Key disclosures made by the protected witnesses include:

* A witness claimed that on February 25, at the Indian Social Institute, Swaraj India leader Yogendra Yadav said “our mission is successful… by orchestrating riots, we have shown our strength to the central government”. The witness also claimed that those at the meeting, including filmmakers Rahul Roy and Saba Dewan, agreed to United Against Hate’s Nadeem Khan’s suggestion that “it’s very important that we put the blame of this violence on someone else… We should pressurise the Delhi CM to put the blame on the Delhi Police.” Yadav denied these allegations and said, “How does one respond to something so ludicrous, except to say that Delhi Police could have chosen better dialogues for my character in this comedy? They could have researched my Twitter and Facebook timeline. Or at least checked the resolution passed in this meeting. Or asked me once.”

On February 24, he said he requested Delhi Police for immediate intervention in Northeast Delhi, especially in Chand Bagh. He also made an appeal to residents to maintain peace. On February 25, he, along with 25 other activists, sent a letter to the Police Commissioner to “bring the (riots) situation under control and restore peace”.

*At least five protected witnesses have stated that the accused Gulfisha, a former DU student, allegedly told protesting women at Seelampur to bring “red chilli powder, sticks and bottles”. Two of these five witnesses claimed that in February, as anti-CAA protests were on, Gulfisha allegedly used code words such as ‘Eid par Nainital jaana hai’ which meant ‘road has to be blocked’, and ‘Aaj chaand raat hai’, which meant ‘the eve of roadblock’.

Gulfisha’s lawyer Mehmood Pracha denied the allegations and said: “Delhi Police has given these so-called witnesses two options — either agree with them to give these bogus statements or get arrested under UAPA without bail. We will take legal action against Delhi Police Special Cell and Crime Branch.”

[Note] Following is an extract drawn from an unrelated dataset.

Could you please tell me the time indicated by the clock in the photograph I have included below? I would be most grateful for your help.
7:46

* Person who figures in the list of 33 claimed to have sold “50 litre acid and 100 bottles” to Tahir Hussain 10 days before the riots. “He told me there is work going on in his house and terrace and he needs acid and bottles for that… I was paid Rs 8,000. When riots broke out, I saw bottles at the petrol pump, and I remembered that these were the same bottles I gave to Tahir Hussain,” claimed the witness. Hussain’s lawyer refused to comment.

* As per another witness, in a bid to “manage the protest at Shaheen Bagh”, JNU PhD scholar Sharjeel Imam and another person started a WhatsApp group called “Shaheen Bagh protest”, while filmmaker Rahul Roy “made Twitter handle Shaheen Bagh Official 1 for media publicity”. The Twitter handle, which had become the focal point for information about the Shaheen Bagh protests, was handled by two other individuals, the witness said. As per the witness statement, “when Supreme Court mediators came to Shaheen Bagh, Rahul Roy and (former JNU student) Umar Khalid, among others, told protesters not to end the protest”. Roy refused to comment.

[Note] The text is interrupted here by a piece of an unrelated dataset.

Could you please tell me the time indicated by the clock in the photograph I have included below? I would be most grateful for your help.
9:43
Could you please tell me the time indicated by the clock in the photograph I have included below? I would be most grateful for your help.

*At least two protected witnesses have claimed in their statements that “Rahul Roy and certain other elements” on the WhatsApp group called DPSG (Delhi protest support group) “supported call for chakka jam”. As per the witness, Roy “disclosed his plan for chakka jam and said the protest has to turn confrontational eventually with forces, (but) confrontation should not be communal”. The witness claimed that on the WhatsApp group, the call for chakka jam and violence was opposed by two members.

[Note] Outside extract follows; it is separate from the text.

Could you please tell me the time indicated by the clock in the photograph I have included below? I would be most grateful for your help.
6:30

*As per a witness, during an anti-CAA protest at Khureji on January 28 and 29, there was a meeting in which three men who were managing the site — Yogesh, Vishal and Sartaz — said “dharna is not enough, government won’t listen to us, we will have to do something else… whether we block roads for this or riot… we will ensure NCR and CAA are rolled back”. The witness said when the three men mentioned riots, “locals got angry and the three had to apologise… Locals told these three to not come for the protest”.